10,000 Hours to Success?
I’m sure you’re familiar with the idea that 10,000 hours of deliberate practice leads to mastery. It’s an attractive idea; log the hours and reap the rewards. It worked for the Beatles, who perfected their skills by playing more than 300 times a year for four straight years in the same German concert hall. Jerry Seinfeld’s devotion to repetition led to his own productivity method. However, a study of German violin students in 1980 reveals something else.
The students were highly motivated, practiced deliberately and with purpose, and took frequent breaks. Each practice session lasted around 90 minutes with short breaks, exercise, and an afternoon nap. They also slept for longer each night than their counterparts. Like Darwin, these students were engaged in their work for about four hours per day. Rest, not constant practice, allowed these students to hone their creative skills. The equation for success is closer to ‘10,000 hours of deliberate practice, 12,500 hours of deliberate rest, and 30,000 hours of sleep’.
The idea of deliberate rest is becoming quite popular and is neatly explained in this video. The essence: give yourself a chance to rest and think.
Making It Work For You
I hope you are now convinced that doing less and resting more can lead to increased productivity. So, how do you get started with this new approach? Here are a few ideas:
- Sleep: Sleep deprivation reduces productivity and leads to long-term health problems. There are many easy ways to invest in your sleep routine; avoid using mobile devices for about 30 minutes before going to bed; read a book, and reduce your caffeine intake throughout the day.
- Disconnect from Work: Use your evenings and weekends to switch off from work as much as possible. Ideally, don’t check your emails or do any extra work. If you really need to, try to set aside a specific block of time to do so and stop at the allocated time. Separating work and home environments will help you enjoy your leisure time.
- Recharge your Physical and Mental Energy: Unlike time, we can easily top up our physical and emotional energy levels. Tips include reviewing your diet and exercise habits, practicing gratitude, and giving time to others.
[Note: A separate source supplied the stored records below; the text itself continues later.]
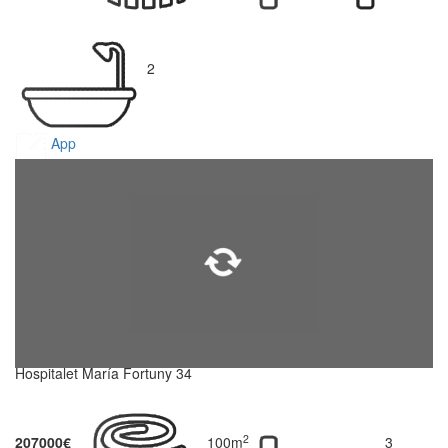
2
App
Hospitalet María Fortuny 34
2
207000€
100m
3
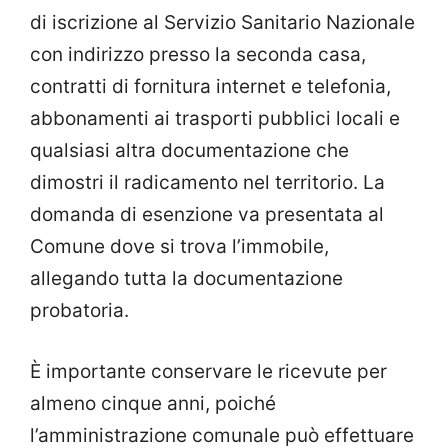
di iscrizione al Servizio Sanitario Nazionale
con indirizzo presso la seconda casa,
contratti di fornitura internet e telefonia,
abbonamenti ai trasporti pubblici locali e
qualsiasi altra documentazione che
dimostri il radicamento nel territorio. La
domanda di esenzione va presentata al
Comune dove si trova l’immobile,
allegando tutta la documentazione
probatoria.
È importante conservare le ricevute per
almeno cinque anni, poiché
l’amministrazione comunale può effettuare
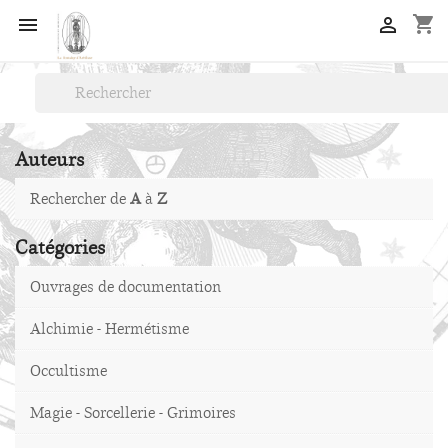
shopping_cart


Auteurs
Rechercher de
A
à
Z
Catégories
Ouvrages de documentation
Alchimie - Hermétisme
Occultisme
Magie - Sorcellerie - Grimoires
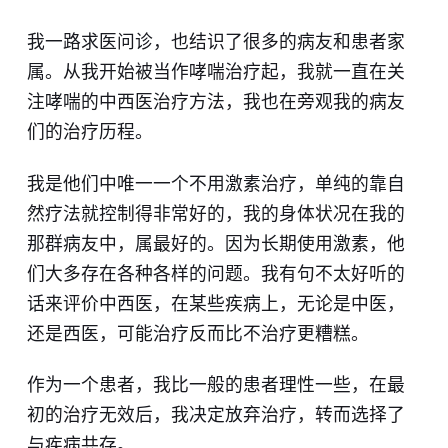
我一路求医问诊，也结识了很多的病友和患者家
属。从我开始被当作哮喘治疗起，我就一直在关
注哮喘的中西医治疗方法，我也在旁观我的病友
们的治疗历程。
我是他们中唯一一个不用激素治疗，单纯的靠自
然疗法就控制得非常好的，我的身体状况在我的
那群病友中，属最好的。因为长期使用激素，他
们大多存在各种各样的问题。我有句不太好听的
话来评价中西医，在某些疾病上，无论是中医，
还是西医，可能治疗反而比不治疗更糟糕。
作为一个患者，我比一般的患者理性一些，在最
初的治疗无效后，我决定放弃治疗，转而选择了
与疾病共存。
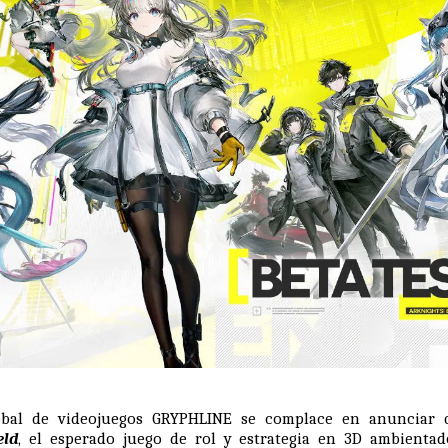
lobal de videojuegos
GRYPHLINE
se complace en anunciar 
eld
, el esperado juego de rol y estrategia en 3D ambienta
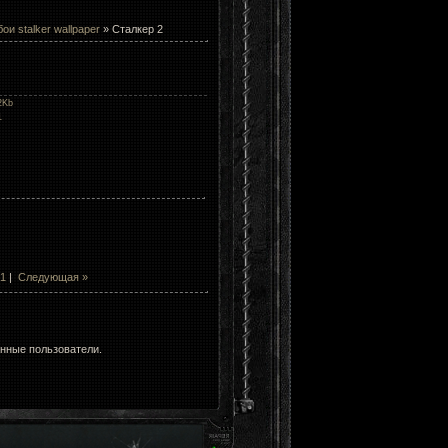
бои stalker wallpaper
» Сталкер 2
2Kb
1
1
|
Следующая »
анные пользователи.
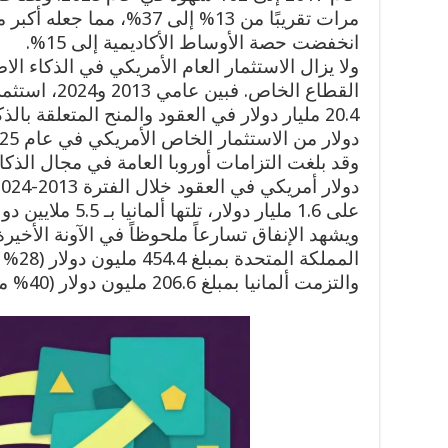
مرات تقريبًا من 13% إلى 37%، 
انخفضت حصة الأوساط الأكاديمية إلى 15%.
ولا يزال الاستثمار العام الأمريكي في الذكاء الا
القطاع الخاص.
دولار من الاستثمار الخاص الأمريكي في عام 2025 وحده.
المملك
والتزمت ألمانيا بمبلغ 206.6 مليون دولار (40% من إجمالي التزاماتها).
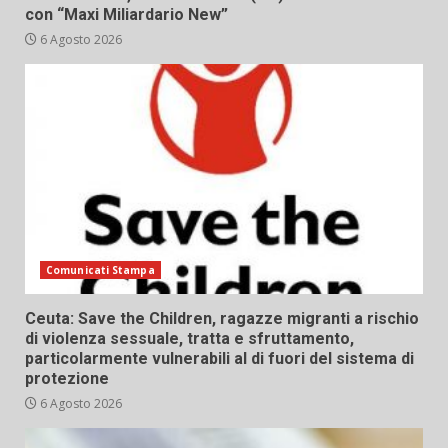
con “Maxi Miliardario New”
6 Agosto 2026
Comunicati Stampa
Ceuta: Save the Children, ragazze migranti a rischio
di violenza sessuale, tratta e sfruttamento,
particolarmente vulnerabili al di fuori del sistema di
protezione
6 Agosto 2026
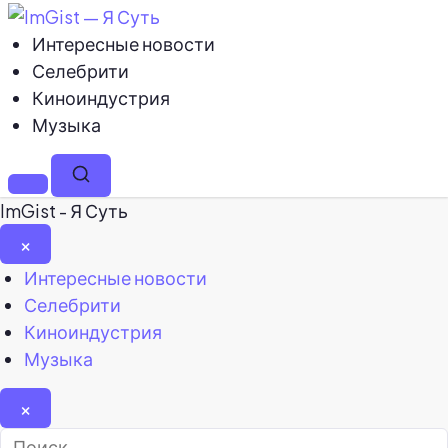
Интересные новости
Селебрити
Киноиндустрия
Музыка
Меню
Поиск
ImGist - Я Суть
×
Закрыть
Интересные новости
меню
Селебрити
Киноиндустрия
Музыка
×
Найти:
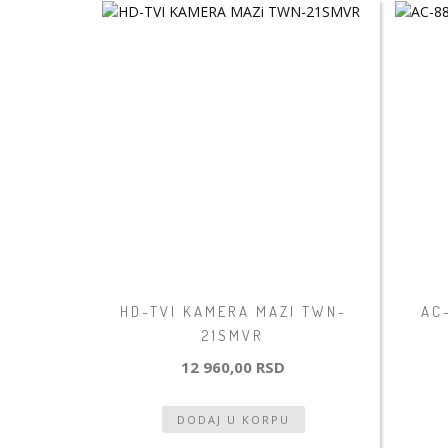
HD-TVI KAMERA MAZI TWN-
AC
21SMVR
12 960,00 RSD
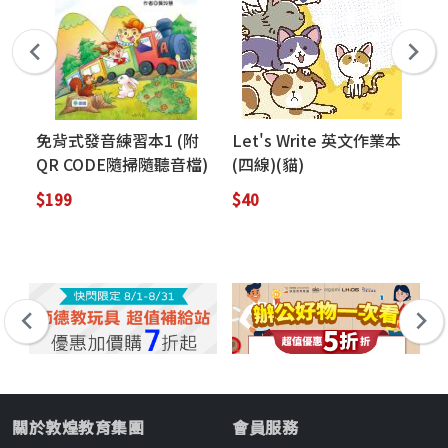
免背式發音練習本1 (附
Let's Write 英文作業本
Wr
QR CODE隨掃隨聽音檔)
(四線)(貓)
to
Wo
$199
$40
$5
關於敦煌教育集團
會員服務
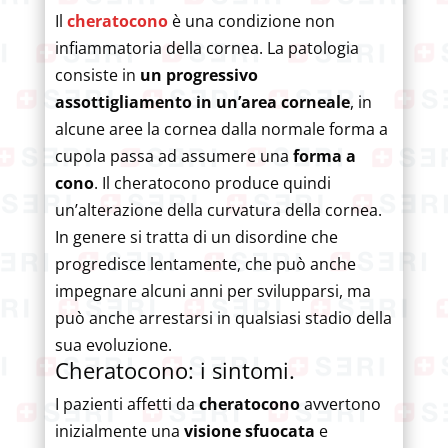
Il
cheratocono
è una condizione non
infiammatoria della cornea. La patologia
consiste in
un progressivo
assottigliamento in un’area corneale
, in
alcune aree la cornea dalla normale forma a
cupola passa ad assumere una
forma a
cono
. Il cheratocono produce quindi
un’alterazione della curvatura della cornea.
In genere si tratta di un disordine che
progredisce lentamente, che può anche
impegnare alcuni anni per svilupparsi, ma
può anche arrestarsi in qualsiasi stadio della
sua evoluzione.
Cheratocono: i sintomi.
I pazienti affetti da
cheratocono
avvertono
inizialmente una
visione sfuocata
e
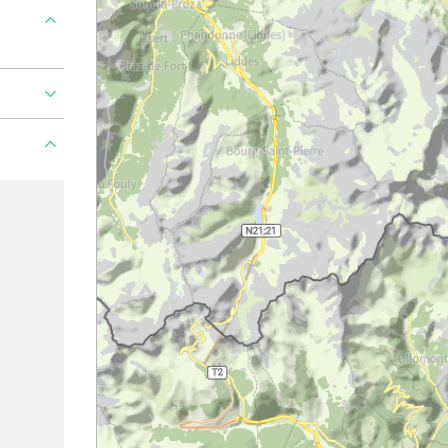
Ajouter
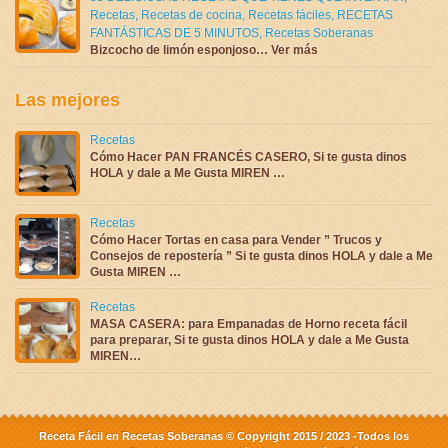
Recetas
,
Recetas de cocina
,
Recetas fáciles
,
RECETAS
FANTÁSTICAS DE 5 MINUTOS
,
Recetas Soberanas
Bizcocho de limón esponjoso… Ver más
Las mejores
Recetas
Cómo Hacer PAN FRANCÉS CASERO, Si te gusta dinos
HOLA y dale a Me Gusta MIREN …
Recetas
Cómo Hacer Tortas en casa para Vender ” Trucos y
Consejos de repostería ” Si te gusta dinos HOLA y dale a Me
Gusta MIREN …
Recetas
MASA CASERA: para Empanadas de Horno receta fácil
para preparar, Si te gusta dinos HOLA y dale a Me Gusta
MIREN…
Receta Fácil en Recetas Soberanas © Copyright 2015 / 2023 -Todos los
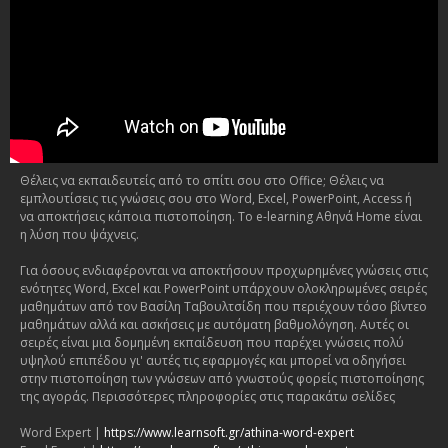
Θέλεις να εκπαιδευτείς από το σπίτι σου στο Office; Θέλεις να
εμπλουτίσεις τις γνώσεις σου στο Word, Excel, PowerPoint, Access ή
να αποκτήσεις κάποια πιστοποίηση. Το e-learning Αθηνά Home είναι
η λύση που ψάχνεις.
Για όσους ενδιαφέρονται να αποκτήσουν προχωρημένες γνώσεις στις
ενότητες Word, Excel και PowerPoint υπάρχουν ολοκληρωμένες σειρές
μαθημάτων από τον Βασίλη Ταβουλτσίδη που περιέχουν τόσο βίντεο
μαθημάτων αλλά και ασκήσεις με αυτόματη βαθμολόγηση. Αυτές οι
σειρές είναι μια δομημένη εκπαίδευση που παρέχει γνώσεις πολύ
υψηλού επιπέδου γι' αυτές τις εφαρμογές και μπορεί να οδηγήσει
στην πιστοποίηση των γνώσεων από γνωστούς φορείς πιστοποίησης
της αγοράς. Περισσότερες πληροφορίες στις παρακάτω σελίδες
Word Expert |
https://www.learnsoft.gr/athina-word-expert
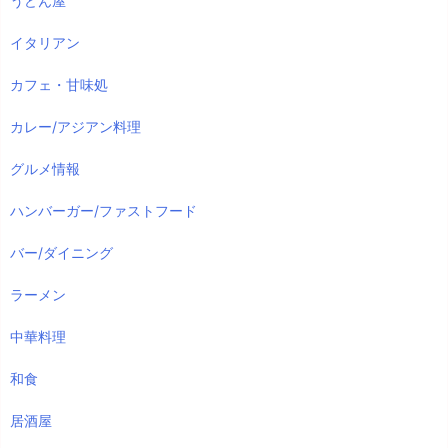
うどん屋
イタリアン
カフェ・甘味処
カレー/アジアン料理
グルメ情報
ハンバーガー/ファストフード
バー/ダイニング
ラーメン
中華料理
和食
居酒屋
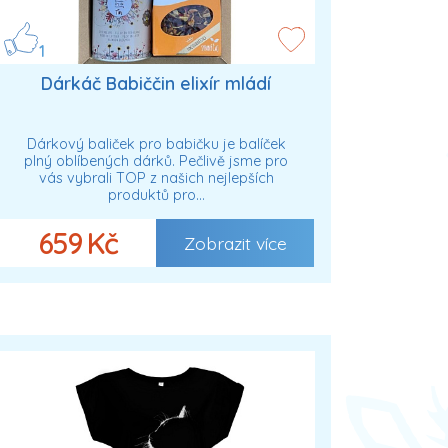
1
Dárkáč Babiččin elixír mládí
Dárkový baliček pro babičku je balíček
plný oblíbených dárků. Pečlivě jsme pro
vás vybrali TOP z našich nejlepších
produktů pro…
659 Kč
Zobrazit více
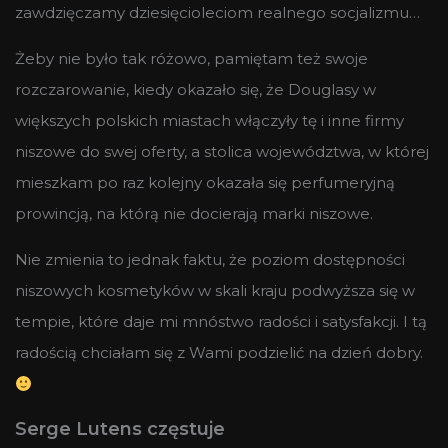
zawdzięczamy dziesięcioleciom realnego socjalizmu…
Żeby nie było tak różowo, pamiętam też swoje
rozczarowanie, kiedy okazało się, że Douglasy w
większych polskich miastach włączyły tę i inne firmy
niszowe do swej oferty, a stolica województwa, w której
mieszkam po raz kolejny okazała się perfumeryjną
prowincją, na którą nie docierają marki niszowe.
Nie zmienia to jednak faktu, że poziom dostępności
niszowych kosmetyków w skali kraju podwyższa się w
tempie, które daje mi mnóstwo radości i satysfakcji. I tą
radością chciałam się z Wami podzielić na dzień dobry.
Serge Lutens częstuje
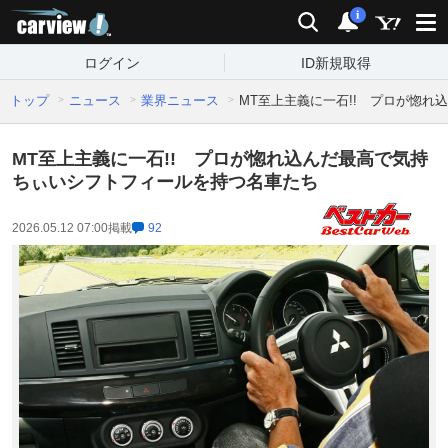
carview!
検索
通知
i
ログイン
ID新規取得
トップ
ニュース
業界ニュース
MT至上主義に一石!! プロが惚
MT至上主義に一石!! プロが惚れ込んだ最高で気持
ちぃいシフトフィールを持つ名車たち
2026.05.12 07:00
掲載
92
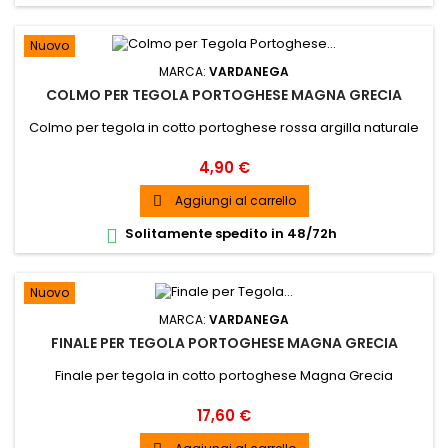
Nuovo
MARCA:
VARDANEGA
COLMO PER TEGOLA PORTOGHESE MAGNA GRECIA
Colmo per tegola in cotto portoghese rossa argilla naturale
Prezzo
4,90 €
Aggiungi al carrello

Solitamente spedito in 48/72h

Nuovo
MARCA:
VARDANEGA
FINALE PER TEGOLA PORTOGHESE MAGNA GRECIA
Finale per tegola in cotto portoghese Magna Grecia
Prezzo
17,60 €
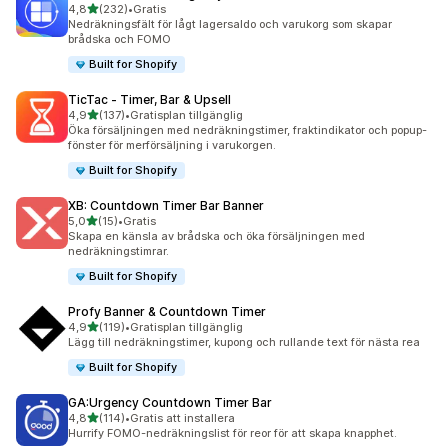
av 5 stjärnor
4,8
(232)
•
Gratis
232 recensioner totalt
Nedräkningsfält för lågt lagersaldo och varukorg som skapar
brådska och FOMO
Built for Shopify
TicTac ‑ Timer, Bar & Upsell
av 5 stjärnor
4,9
(137)
•
Gratisplan tillgänglig
137 recensioner totalt
Öka försäljningen med nedräkningstimer, fraktindikator och popup-
fönster för merförsäljning i varukorgen.
Built for Shopify
XB: Countdown Timer Bar Banner
av 5 stjärnor
5,0
(15)
•
Gratis
15 recensioner totalt
Skapa en känsla av brådska och öka försäljningen med
nedräkningstimrar.
Built for Shopify
Profy Banner & Countdown Timer
av 5 stjärnor
4,9
(119)
•
Gratisplan tillgänglig
119 recensioner totalt
Lägg till nedräkningstimer, kupong och rullande text för nästa rea
Built for Shopify
GA:Urgency Countdown Timer Bar
av 5 stjärnor
4,8
(114)
•
Gratis att installera
114 recensioner totalt
Hurrify FOMO-nedräkningslist för reor för att skapa knapphet.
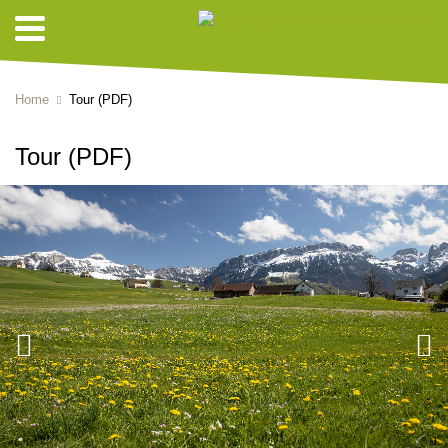
Home
Tour (PDF)
Tour (PDF)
- Take Vacations: Many executives, managers, and other employees are ‘work martyrs’. They believe that they’re so indispensable to the company they cannot step away for a week or even a couple of days. Of course, we know that this mindset reduces productivity. If you are struggling to take time away from work, why not build and empower your team to keep the project running smoothly in your absence?
- Schedule Gaps in Your Calendar: Like Dickens, Darwin, and many others, Warren Buffet has a famously sparse calendar, which allows him to think deeply throughout his day. Schedule some gaps or slack in your calendar to think and respond to unexpected challenges.
Rethinking productivity by focusing on leisure time and rest is key to creativity and health. Do you have any tips or ideas on making the most of your leisure time?